Extract the lines verbatim, from the line containing "elevation (m): 1000" through the end of the entries.

>> Begin Exercise inputs

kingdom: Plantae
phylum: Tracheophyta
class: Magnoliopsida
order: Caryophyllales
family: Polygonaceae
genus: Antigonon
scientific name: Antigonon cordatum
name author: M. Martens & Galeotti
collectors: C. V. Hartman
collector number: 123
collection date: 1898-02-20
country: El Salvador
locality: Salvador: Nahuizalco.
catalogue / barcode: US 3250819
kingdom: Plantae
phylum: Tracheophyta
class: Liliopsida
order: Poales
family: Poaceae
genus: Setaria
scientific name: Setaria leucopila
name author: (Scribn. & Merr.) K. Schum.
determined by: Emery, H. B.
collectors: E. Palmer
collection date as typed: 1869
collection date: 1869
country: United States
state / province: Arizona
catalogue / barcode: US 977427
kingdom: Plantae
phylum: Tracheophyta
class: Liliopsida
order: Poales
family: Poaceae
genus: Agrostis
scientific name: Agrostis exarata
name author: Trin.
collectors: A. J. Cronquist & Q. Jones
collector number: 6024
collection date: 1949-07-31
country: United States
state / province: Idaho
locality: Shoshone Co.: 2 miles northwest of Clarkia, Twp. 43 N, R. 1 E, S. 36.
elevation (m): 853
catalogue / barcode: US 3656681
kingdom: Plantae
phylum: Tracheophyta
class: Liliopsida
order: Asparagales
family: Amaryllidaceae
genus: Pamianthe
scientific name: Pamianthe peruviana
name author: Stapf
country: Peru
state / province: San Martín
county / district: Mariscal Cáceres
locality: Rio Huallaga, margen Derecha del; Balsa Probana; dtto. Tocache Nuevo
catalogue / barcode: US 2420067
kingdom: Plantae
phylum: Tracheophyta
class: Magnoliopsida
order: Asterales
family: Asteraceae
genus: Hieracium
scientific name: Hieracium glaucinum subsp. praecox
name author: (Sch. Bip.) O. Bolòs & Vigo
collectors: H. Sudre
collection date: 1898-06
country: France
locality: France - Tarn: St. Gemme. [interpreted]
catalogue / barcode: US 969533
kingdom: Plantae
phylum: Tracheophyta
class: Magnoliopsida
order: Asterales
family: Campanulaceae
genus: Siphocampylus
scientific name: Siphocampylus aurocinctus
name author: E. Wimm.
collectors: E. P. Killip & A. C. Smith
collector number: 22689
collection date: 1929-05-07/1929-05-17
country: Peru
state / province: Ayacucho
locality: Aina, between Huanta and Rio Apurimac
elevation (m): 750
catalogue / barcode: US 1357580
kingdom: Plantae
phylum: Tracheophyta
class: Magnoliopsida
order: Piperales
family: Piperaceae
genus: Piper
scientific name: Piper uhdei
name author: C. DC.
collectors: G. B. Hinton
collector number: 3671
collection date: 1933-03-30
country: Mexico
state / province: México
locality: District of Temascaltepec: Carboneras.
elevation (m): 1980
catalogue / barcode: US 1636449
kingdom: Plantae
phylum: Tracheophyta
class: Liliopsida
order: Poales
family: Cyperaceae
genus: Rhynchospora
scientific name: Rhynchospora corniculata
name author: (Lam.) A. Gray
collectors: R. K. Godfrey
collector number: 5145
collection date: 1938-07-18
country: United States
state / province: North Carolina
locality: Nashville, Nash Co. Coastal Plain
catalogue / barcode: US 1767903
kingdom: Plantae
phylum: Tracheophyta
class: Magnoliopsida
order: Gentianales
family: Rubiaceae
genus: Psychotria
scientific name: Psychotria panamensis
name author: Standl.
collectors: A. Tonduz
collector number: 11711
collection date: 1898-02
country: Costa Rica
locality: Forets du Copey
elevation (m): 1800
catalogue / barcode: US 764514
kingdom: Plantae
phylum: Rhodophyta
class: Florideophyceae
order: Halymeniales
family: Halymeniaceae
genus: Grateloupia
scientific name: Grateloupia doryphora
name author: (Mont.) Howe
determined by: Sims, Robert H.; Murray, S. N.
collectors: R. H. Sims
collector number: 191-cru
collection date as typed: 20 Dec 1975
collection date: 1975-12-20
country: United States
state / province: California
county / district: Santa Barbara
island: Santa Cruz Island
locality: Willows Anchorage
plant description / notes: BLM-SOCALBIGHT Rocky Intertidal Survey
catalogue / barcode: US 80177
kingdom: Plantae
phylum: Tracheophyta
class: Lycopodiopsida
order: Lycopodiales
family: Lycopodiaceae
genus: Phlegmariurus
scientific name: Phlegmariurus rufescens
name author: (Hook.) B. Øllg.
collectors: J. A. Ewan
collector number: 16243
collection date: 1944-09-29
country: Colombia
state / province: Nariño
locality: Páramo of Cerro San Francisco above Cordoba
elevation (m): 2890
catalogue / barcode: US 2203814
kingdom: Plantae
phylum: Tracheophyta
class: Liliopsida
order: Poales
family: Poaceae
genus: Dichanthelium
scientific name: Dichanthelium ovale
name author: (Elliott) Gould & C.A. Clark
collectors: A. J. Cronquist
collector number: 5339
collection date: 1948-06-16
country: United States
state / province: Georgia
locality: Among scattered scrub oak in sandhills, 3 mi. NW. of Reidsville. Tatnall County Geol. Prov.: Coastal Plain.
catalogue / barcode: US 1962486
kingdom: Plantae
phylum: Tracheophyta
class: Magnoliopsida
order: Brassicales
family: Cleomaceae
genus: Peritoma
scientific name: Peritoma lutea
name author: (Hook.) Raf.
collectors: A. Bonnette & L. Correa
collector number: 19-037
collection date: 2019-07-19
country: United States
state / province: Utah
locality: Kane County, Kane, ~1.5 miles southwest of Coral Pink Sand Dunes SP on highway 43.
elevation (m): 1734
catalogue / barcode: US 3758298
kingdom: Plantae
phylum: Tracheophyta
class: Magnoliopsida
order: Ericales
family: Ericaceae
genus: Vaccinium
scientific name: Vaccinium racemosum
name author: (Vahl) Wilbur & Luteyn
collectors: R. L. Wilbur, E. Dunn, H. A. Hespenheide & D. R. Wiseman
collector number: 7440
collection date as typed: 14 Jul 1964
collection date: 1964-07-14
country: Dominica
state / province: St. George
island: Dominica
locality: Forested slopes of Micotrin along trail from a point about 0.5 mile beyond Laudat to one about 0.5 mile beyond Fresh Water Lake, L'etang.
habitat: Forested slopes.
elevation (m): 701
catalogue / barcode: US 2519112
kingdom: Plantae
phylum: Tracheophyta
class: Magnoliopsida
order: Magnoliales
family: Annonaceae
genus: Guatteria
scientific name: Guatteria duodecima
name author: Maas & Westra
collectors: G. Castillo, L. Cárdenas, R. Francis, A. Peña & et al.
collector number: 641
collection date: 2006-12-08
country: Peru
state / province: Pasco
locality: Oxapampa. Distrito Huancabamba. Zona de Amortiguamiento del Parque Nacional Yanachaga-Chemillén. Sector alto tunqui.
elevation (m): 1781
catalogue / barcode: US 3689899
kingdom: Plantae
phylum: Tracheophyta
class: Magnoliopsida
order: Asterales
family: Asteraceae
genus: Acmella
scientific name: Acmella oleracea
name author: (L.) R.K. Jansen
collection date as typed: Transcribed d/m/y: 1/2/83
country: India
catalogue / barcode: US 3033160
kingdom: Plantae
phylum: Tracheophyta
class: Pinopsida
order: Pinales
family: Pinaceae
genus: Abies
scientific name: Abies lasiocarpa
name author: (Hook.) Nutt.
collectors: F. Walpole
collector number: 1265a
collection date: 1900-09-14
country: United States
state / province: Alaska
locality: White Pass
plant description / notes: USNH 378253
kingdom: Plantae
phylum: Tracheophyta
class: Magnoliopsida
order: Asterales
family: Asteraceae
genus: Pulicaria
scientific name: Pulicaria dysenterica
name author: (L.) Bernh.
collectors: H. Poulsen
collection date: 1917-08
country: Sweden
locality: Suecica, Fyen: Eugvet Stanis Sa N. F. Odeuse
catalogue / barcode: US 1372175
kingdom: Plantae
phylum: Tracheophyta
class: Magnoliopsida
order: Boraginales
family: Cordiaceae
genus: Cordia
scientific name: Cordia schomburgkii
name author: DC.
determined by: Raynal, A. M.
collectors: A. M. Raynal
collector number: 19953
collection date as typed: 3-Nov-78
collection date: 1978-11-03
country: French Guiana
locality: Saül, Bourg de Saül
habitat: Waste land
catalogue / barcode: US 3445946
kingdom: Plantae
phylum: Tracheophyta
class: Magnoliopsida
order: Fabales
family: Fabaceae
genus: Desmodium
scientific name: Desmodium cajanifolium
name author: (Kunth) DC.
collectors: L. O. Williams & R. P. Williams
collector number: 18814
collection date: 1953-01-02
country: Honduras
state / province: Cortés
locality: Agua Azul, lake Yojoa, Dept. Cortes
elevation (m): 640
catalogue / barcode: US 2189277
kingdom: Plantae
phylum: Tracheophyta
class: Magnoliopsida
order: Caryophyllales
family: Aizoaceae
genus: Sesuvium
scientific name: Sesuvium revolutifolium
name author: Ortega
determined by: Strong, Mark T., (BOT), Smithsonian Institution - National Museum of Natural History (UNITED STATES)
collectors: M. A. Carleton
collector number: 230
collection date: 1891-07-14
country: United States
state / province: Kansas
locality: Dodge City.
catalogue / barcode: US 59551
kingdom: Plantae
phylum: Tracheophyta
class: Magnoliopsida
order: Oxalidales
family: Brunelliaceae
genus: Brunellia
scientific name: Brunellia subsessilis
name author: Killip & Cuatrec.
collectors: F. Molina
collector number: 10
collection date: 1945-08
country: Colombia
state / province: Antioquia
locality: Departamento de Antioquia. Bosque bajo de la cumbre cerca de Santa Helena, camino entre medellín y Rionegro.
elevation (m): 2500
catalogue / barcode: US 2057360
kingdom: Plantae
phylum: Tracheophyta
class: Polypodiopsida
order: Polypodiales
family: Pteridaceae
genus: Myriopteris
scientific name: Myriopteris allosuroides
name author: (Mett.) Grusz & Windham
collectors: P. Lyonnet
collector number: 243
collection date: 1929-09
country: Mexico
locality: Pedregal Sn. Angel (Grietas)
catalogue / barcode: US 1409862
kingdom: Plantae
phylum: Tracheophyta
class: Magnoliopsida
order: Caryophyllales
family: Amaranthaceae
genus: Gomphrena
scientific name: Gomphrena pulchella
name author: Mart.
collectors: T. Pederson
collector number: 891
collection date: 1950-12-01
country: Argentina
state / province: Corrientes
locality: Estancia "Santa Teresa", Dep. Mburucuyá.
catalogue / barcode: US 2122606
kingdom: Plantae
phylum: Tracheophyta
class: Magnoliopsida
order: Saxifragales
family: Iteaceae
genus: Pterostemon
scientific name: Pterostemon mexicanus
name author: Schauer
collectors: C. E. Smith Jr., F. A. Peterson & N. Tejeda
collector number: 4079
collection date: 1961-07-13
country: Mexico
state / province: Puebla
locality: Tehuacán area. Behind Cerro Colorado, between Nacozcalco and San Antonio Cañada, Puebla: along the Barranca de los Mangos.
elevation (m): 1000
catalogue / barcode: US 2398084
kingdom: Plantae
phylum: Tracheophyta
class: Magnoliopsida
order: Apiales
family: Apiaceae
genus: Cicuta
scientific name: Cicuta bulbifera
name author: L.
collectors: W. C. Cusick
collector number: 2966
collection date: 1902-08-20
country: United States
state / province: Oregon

>> End Exercise inputs

#### Output for this task
elevation (m): 1000
catalogue / barcode: US 2398084
kingdom: Plantae
phylum: Tracheophyta
class: Magnoliopsida
order: Apiales
family: Apiaceae
genus: Cicuta
scientific name: Cicuta bulbifera
name author: L.
collectors: W. C. Cusick
collector number: 2966
collection date: 1902-08-20
country: United States
state / province: Oregon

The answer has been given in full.